26 fevereiro 2012

homo economicus


Uma das características mais atraentes do pensamento católico, que enfatiza as formas concretas de pensamento, por oposição ao pensamento protestante, que põe o acento tónico nas formas abstractas de pensamento, diz respeito aos exemplos. O protestantismo apresenta sempre como exemplos abstracções, tornando inverificável o seu pensamento. Pelo contrário, o catoliciosmo apresenta exemplos em pessoas de carne e osso, ou instituições feitas com pessoas de carne e osso, para documentar as suas doutrinas.

Quando já quase no final da sua vida, um jornalista perguntou ao Hayek qual o país do mundo que mais aproximava a filosofia social que ele tinha defendido ao longo da sua vida, e ele respondeu que era a Suíça, eu fiquei muito decepcionado. E fiquei decepcionado por duas razões.

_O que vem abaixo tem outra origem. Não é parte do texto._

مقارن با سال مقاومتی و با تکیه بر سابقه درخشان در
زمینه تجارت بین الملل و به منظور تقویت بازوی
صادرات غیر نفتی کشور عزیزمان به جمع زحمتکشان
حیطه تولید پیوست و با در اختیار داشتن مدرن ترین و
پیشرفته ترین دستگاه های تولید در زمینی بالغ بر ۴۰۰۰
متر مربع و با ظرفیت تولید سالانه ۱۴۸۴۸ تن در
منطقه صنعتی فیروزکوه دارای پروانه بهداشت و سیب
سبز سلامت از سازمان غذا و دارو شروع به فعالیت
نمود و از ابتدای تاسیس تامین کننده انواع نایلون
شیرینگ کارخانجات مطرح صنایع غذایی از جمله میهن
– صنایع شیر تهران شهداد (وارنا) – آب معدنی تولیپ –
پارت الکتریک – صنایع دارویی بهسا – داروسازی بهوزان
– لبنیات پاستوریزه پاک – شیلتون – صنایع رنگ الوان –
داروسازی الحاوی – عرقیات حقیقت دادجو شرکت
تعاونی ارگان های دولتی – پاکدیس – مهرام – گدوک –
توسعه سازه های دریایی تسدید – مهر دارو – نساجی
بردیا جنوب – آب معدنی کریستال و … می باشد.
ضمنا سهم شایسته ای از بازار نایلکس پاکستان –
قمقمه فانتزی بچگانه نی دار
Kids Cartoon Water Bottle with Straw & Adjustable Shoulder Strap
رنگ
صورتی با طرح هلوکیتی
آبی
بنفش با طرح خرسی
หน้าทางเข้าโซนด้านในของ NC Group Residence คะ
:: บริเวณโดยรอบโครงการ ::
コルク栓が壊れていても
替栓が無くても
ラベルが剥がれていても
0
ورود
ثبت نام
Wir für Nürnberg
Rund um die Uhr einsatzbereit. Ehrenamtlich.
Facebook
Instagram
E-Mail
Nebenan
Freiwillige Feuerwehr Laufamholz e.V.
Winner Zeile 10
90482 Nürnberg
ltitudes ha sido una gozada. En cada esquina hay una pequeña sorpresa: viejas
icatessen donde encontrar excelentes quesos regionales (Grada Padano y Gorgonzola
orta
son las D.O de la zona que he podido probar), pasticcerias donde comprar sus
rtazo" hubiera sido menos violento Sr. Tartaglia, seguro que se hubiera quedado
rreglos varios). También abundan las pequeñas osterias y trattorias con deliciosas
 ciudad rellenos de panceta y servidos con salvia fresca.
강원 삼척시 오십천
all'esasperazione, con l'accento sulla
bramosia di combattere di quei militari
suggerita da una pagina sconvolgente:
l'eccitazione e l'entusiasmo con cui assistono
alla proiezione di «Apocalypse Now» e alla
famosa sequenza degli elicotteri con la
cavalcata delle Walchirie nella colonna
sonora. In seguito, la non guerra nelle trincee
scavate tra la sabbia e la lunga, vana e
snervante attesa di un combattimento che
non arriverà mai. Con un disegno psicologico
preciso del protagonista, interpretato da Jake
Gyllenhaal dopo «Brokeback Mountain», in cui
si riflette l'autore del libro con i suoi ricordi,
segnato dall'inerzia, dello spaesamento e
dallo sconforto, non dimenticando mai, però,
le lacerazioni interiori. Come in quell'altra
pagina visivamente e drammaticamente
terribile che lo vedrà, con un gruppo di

Primeira, porque tivesse ele dito aquilo há mais tempo, e ter-me-ia evitado muitas horas de estudo, em lugar de estudar a obra do Hayek eu teria passado o tempo a estudar a Suíça. Segunda, porque ainda assim o exemplo continha um grau de abstracção - a Suíça - que o tornava inoperacional. Ser liberal, no sentido do Hayek, era ser como a Suíça. E eu, se quisesse ser liberal no sentido do Hayek, como é que iria fazer, imitar a Suíça? Ainda se ele tivesse referido o nome de um suíço que considerasse representativo, eu sempre poderia tentar conhecê-lo e imitá-lo. Mas não. Referiu apenas a Suíça.

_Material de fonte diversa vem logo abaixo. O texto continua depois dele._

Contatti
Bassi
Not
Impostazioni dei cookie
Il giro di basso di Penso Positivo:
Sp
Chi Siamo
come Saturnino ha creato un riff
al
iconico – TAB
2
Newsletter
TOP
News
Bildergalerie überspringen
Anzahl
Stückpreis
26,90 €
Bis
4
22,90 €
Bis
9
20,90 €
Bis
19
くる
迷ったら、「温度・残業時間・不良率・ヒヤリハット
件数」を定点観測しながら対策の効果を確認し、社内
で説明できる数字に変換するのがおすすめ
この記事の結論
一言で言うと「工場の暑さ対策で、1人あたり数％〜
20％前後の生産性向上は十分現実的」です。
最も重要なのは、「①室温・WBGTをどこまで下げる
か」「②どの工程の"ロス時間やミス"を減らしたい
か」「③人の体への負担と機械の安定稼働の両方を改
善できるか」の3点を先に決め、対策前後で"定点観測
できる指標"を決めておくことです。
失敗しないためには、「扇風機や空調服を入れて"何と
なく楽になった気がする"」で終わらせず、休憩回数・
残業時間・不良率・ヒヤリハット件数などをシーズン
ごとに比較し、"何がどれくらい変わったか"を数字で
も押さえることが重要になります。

Pela mesma altura, o Murray Rothbard, um dos símbolos do anarquismo moderno foi passar uns tempos à Guatemala e, quando regressou aos EUA, para desapontamento dos seus seguidores, veio dizer que o país que melhor aproximava as suas doutrinas era a Guatemala. Outra dupla decepção. Rothbard podia primeiro ter viajado pelo mundo primeiro, e só escrever depois, poupando tempo e dinheiro aos seus seguidores. Só teria então uma linha a escrever: “Na minha opinião, o melhor país do mundo é a Guatemala”, e estava tudo dito, embora com uma dificuldade remanescente. Quem quisesse imitar o anarquismo do Rothbard, como iria fazer, imitar a Guatemala? Ainda se ele tivesse indicado o nome de um guatemalteco que considerasse representativo...

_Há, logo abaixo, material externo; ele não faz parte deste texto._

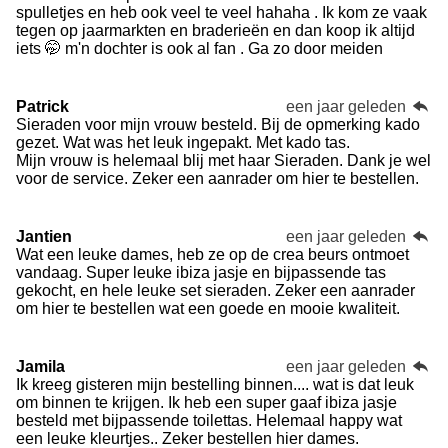
spulletjes en heb ook veel te veel hahaha . Ik kom ze vaak
tegen op jaarmarkten en braderieën en dan koop ik altijd
iets 🤭 m'n dochter is ook al fan . Ga zo door meiden
Patrick
een jaar geleden
Sieraden voor mijn vrouw besteld. Bij de opmerking kado
gezet. Wat was het leuk ingepakt. Met kado tas.
Mijn vrouw is helemaal blij met haar Sieraden. Dank je wel
voor de service. Zeker een aanrader om hier te bestellen.
Jantien
een jaar geleden
Wat een leuke dames, heb ze op de crea beurs ontmoet
vandaag. Super leuke ibiza jasje en bijpassende tas
gekocht, en hele leuke set sieraden. Zeker een aanrader
om hier te bestellen wat een goede en mooie kwaliteit.
Jamila
een jaar geleden
Ik kreeg gisteren mijn bestelling binnen.... wat is dat leuk
om binnen te krijgen. Ik heb een super gaaf ibiza jasje
besteld met bijpassende toilettas. Helemaal happy wat
een leuke kleurtjes.. Zeker bestellen hier dames.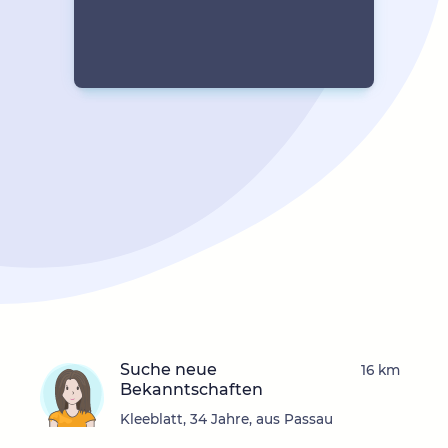
Suche neue
16 km
Bekanntschaften
Kleeblatt, 34 Jahre, aus Passau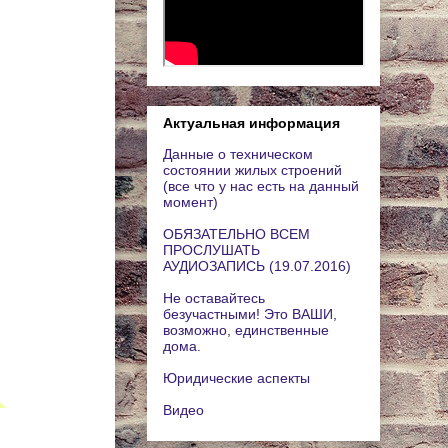
Актуальная информация
Данные о техническом
состоянии жилых строений
(все что у нас есть на данный
момент)
ОБЯЗАТЕЛЬНО ВСЕМ
ПРОСЛУШАТЬ
АУДИОЗАПИСЬ (19.07.2016)
Не оставайтесь
безучастными! Это ВАШИ,
возможно, единственные
дома.
Юридические аспекты
Видео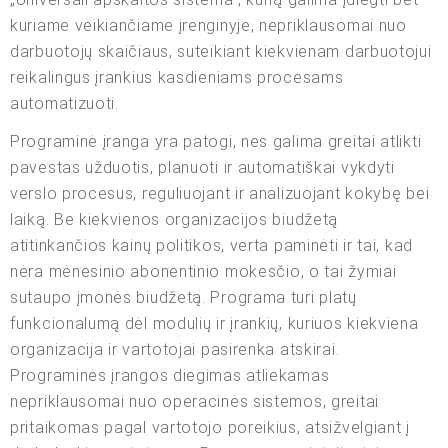
kuriame veikiančiame įrenginyje, nepriklausomai nuo
darbuotojų skaičiaus, suteikiant kiekvienam darbuotojui
reikalingus įrankius kasdieniams procesams
automatizuoti.
Programinė įranga yra patogi, nes galima greitai atlikti
pavestas užduotis, planuoti ir automatiškai vykdyti
verslo procesus, reguliuojant ir analizuojant kokybę bei
laiką. Be kiekvienos organizacijos biudžetą
atitinkančios kainų politikos, verta paminėti ir tai, kad
nėra mėnesinio abonentinio mokesčio, o tai žymiai
sutaupo įmonės biudžetą. Programa turi platų
funkcionalumą dėl modulių ir įrankių, kuriuos kiekviena
organizacija ir vartotojai pasirenka atskirai.
Programinės įrangos diegimas atliekamas
nepriklausomai nuo operacinės sistemos, greitai
pritaikomas pagal vartotojo poreikius, atsižvelgiant į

Esta dificuldade que o pensamento protestante tem em indicar exemplos concretos que suportem as suas teorias, ficando-se por abstracções, torna inverificável qualquer teoria. O liberalismo do Hayek não é suportado pela existência da Suíça, porque a Suíça já existia antes do Hayek, nem o anarquismo do Rothbard é confirmado pela Guatemala, porque a Guatemala já existia muito antes do Rothbard. As teorias protestantes, como o liberalismo ou o socialismo, acabam sempre na decepção. E acabam sempre na decepção porque são falsas (embora contendo alguns elementos de verdade).

Muito diferente é o catolicismo que está sempre preparado para apresentar exemplos que ilustrem a sua doutrina, não em termos de abstracções, mas em homens de carne e osso, ou em instituições feitas de homens de carne e osso. E não apenas exemplos das suas doutrinas, mas de todas as doutrinas que existem no mundo porque ele entretanto já as internalizou - caso contrário, deixaria de ser católico ou universal.

A Ciência Económica nasceu na Escócia, sob a influência do calvinismo. John Knox, o pai do presbiterianismo escocês - a corrente do calvinismo que prevaleceu na Escócia -, para não surpreender, era um padre católico. A Economia é uma perspectiva específica - e, portanto, necessariamente estreita - de olhar os comportamentos humanos. Olha-os do ponto de vista dos custos e dos benefícios. E, para ilustrar este perspectiva, a Economia criou a figura do homo economicus. O homo economicus é uma abstracção, a representação ideal do homem que pensa e age somente em termos dos custos e benefícios esperados da sua acção. Nunca, porém, em quarenta anos de estudo da Economia, eu alguma vez vi o homo economicus.